Kerjakan tugas berikut:
1. Periksa apakah pernyataan (a), (b), dan (c) di bawah ini sesuai dengan tulisan tentang penginapan. Untuk tiap pernyataan, jawab ya atau tidak, lalu kutip persis kata-kata dari tulisan itu yang menentukan jawabannya.
(a) Penulis kurang suka hotel yang berbentuk gedung bertingkat.
(b) Penulis hanya mau menginap di hotel yang mahal.
(c) Perjalanan singkat penulis belum lama ini adalah ke Bandung dan Surabaya.
2. Jawab pertanyaan berikut berdasarkan tulisan tentang penginapan.
(a) Apa kriteria penginapan yang bagus dan nyaman menurut penulis?
(b) Bagi penulis, hotel berbentuk gedung bertingkat hanya menjadi tempat untuk apa?
(c) Ke kota mana saja penulis pergi dalam perjalanan singkat belum lama ini?
3. Lanjutkan tulisan tentang penginapan ini mulai dari kalimat terakhirnya.
------ Dokumen sumber
Buat saya kriteria penginapan yang bagus dan nyaman itu yang ada tamannya dan suasananya rumahan. Sebenarnya saya kurang suka hotel yang bentuk gedung bertingkat, buat saya itu hanya tempat untuk mandi dan tidur saja tapi tidak untuk lama-lama leyeh-leyeh di hotel nya. Tapi kalau saya dapat hotel yang kriterianya seperti saya bilang di awal, walaupun gak mahal dan lebih sederhana daripada hotel gaya urban-architecture yang selalu tampak licin dan higienis - saya akan lebih betah.
Kebetulan nih belum lama ini saya ada short trip ke Bandung dan Jogjakarta, saya menemukan penginapan yang masuk banget sama kriteria penginapan yang bikin betah.
------------
------ Bahan yang diberikan
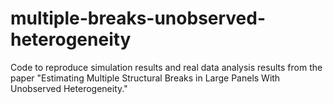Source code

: # multiple-breaks-unobserved-heterogeneity
Code to reproduce simulation results and real data analysis results from the paper "Estimating Multiple Structural Breaks in Large Panels With Unobserved Heterogeneity."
------------
Hasil per tugas:
1.
(a) Ya: "Sebenarnya saya kurang suka hotel yang bentuk gedung bertingkat"
(b) Tidak: "walaupun gak mahal dan lebih sederhana daripada hotel gaya urban-architecture yang selalu tampak licin dan higienis - saya akan lebih betah"
(c) Tidak: "saya ada short trip ke Bandung dan Jogjakarta"

2.
(a) Penginapan yang ada tamannya dan suasananya rumahan.
(b) Hanya tempat untuk mandi dan tidur saja.
(c) Ke Bandung dan Jogjakarta.

3.
Wisma Joglo - Bandung
Bulan lalu saya melakukan short-trip ke Bandung di akhir pekan karena Chacha ada undangan pernikahan teman kuliahnya. Sambil menyelam minum air, saya dan Chacha pun mempergunakan kesempatan ini untuk bernostalgia mengenang masa-masa muda yang pernah kita lewati di Bandung beberapa tahun lampau.
Sudah dari sejak beberapa tahun lampau juga, yang namanya cari hotel di Bandung pas akhir pekan itu seringnya memerlukan perjuangan, khususnya di daerah Bandung Utara yang banyak tempat wisatanya. Dari mulai penginapan kelas losmen hingga hotel bintang lima selalu full-booked. Bahkan setelah semakin banyak hotel-hotel baru yang tumbuh, demand pun semakin tumbuh dan hotel-hotel itu tetap penuh sehingga memasang tarif lebih mahal di akhir pekan. Disini hukum supply and demand berlaku dalam hal menentukan harga.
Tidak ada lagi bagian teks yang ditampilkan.